La candela est l'intensité lumineuse, dans une direction donnée, d'une source qui émet une radiation monochromatique de fréquence 540×10 ¹² hertz et dont l'intensité énergétique dans cette direction est 1/683 watt par stéradian. (16th CGPM (1979), Resolution 3).

The candela is the luminous intensity, in a given direction, of a source that emits monochromatic radiation of a frequency 540×10 ¹² hertz and has a radiant intensity in that direction of (1/683) watt per steradian.

SI derived units

The Si derived units with special names are listed in table 2.

Table 2. SI derived units.

Quantity	Name	Symbol	Expression in SI base units
plane angle	radian [ 1 ]	rad	m m -1
solid angle	steradian [ 1 ]	sr	m 2 m -2
frequency	hertz	Hz	s -1
force	newton	N	m kg s -2
pressure	pascal	Pa	m -1 kg s -2
energy, work, quantity of heat	joule	J	m 2 kg s -2
power, radiant flux	watt	W	m 2 kg s -3
electric charge, quantity of electricity	coulomb	C	s A
electric potential, potential difference, electromotive force	volt	V	m 2 kg s -3 A -1
capacitance	farad	F	m -2 kg -1 s 4 A 2
electrical resistance	ohm		m 2 kg s -3 A -2
electrical conductance	siemens	S	m -2 kg -1 s 3 A 2
magnetic flux	weber	Wb	m 2 kg s -2 A -1
magnetic flux density	tesla	T	kg s -2 A -1
inductance	henry	H	m 2 kg s -2 A -2
Celsius temperature	degree Celsius	°C	K
luminous flux	lumen	lm	cd sr [ 2 ]
illuminance	lux	lx	m -2 cd sr [ 2 ]
activity (of a radionuclide)	becquerel	Bq	s -1
absorbed dose [ 3 ], specific energy imparted, kerma	gray	Gy	m 2 s -2
dose equivalent [ 3 ]	sievert	Sv	m 2 s -2

Notes:

1. The radian and steradian are classified as supplementary units (11th CGPM(1960), Resolution 12).
2. The symbol sr must be included here to distinguish luminous flux (lumen) from luminous intensity candela.
3. The dose equivalent is equal to the absorbed dose multiplied by dimensionless factors defining the relative biological effectiveness of the radiation.

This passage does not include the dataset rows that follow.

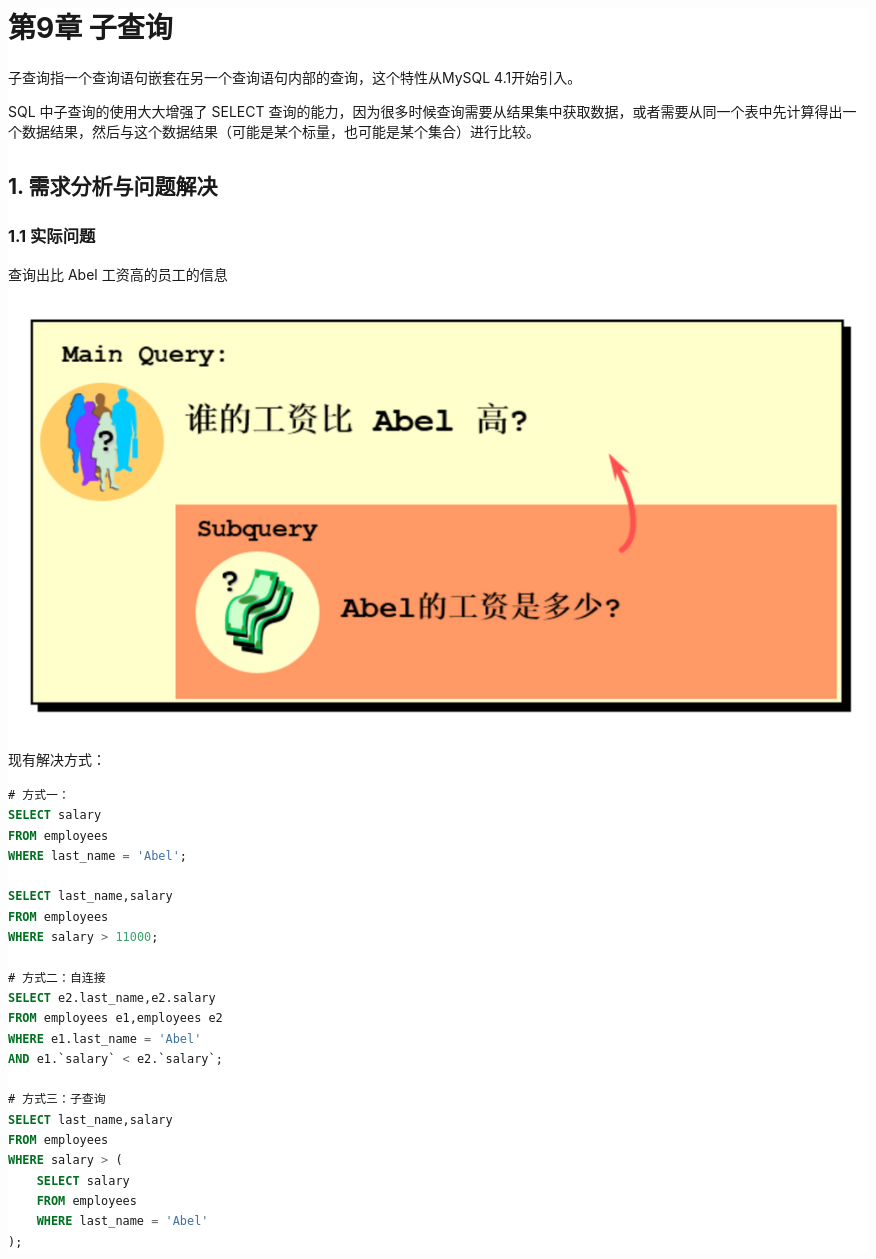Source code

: # 第9章 子查询

子查询指一个查询语句嵌套在另一个查询语句内部的查询，这个特性从MySQL 4.1开始引入。

SQL 中子查询的使用大大增强了 SELECT 查询的能力，因为很多时候查询需要从结果集中获取数据，或者需要从同一个表中先计算得出一个数据结果，然后与这个数据结果（可能是某个标量，也可能是某个集合）进行比较。

## 1. 需求分析与问题解决

### 1.1 实际问题 

查询出比 Abel 工资高的员工的信息

![img.png](picture/img.png)

现有解决方式：

```sql
# 方式一：
SELECT salary
FROM employees
WHERE last_name = 'Abel';

SELECT last_name,salary
FROM employees
WHERE salary > 11000;

# 方式二：自连接
SELECT e2.last_name,e2.salary
FROM employees e1,employees e2
WHERE e1.last_name = 'Abel'
AND e1.`salary` < e2.`salary`;

# 方式三：子查询
SELECT last_name,salary
FROM employees
WHERE salary > (
    SELECT salary
    FROM employees
    WHERE last_name = 'Abel'
);
```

Although the gray and sievert have the same expression in terms of base units, they measure conceptually distinct quantities.

SI supplementary units

The radian and steradian are classified as supplementary units (11th CGPM(1960), Resolution 12).

At the time or the introduction of the International System, the 11th CGPM left open the question of the nature or these supplementary units. Considering that plane angle is generally expressed as the ratio between two lengths and solid angle as the ratio between an area and the square or a length, the CIPM (1990) specified that in the International System the quantities plane angle and solid angle should be considered as dimensionless derived quantities. Therefore, the supplementary units radian and steradian are to be regarded as dimensionless derived units which may be used or omitted in the expressions for derived units.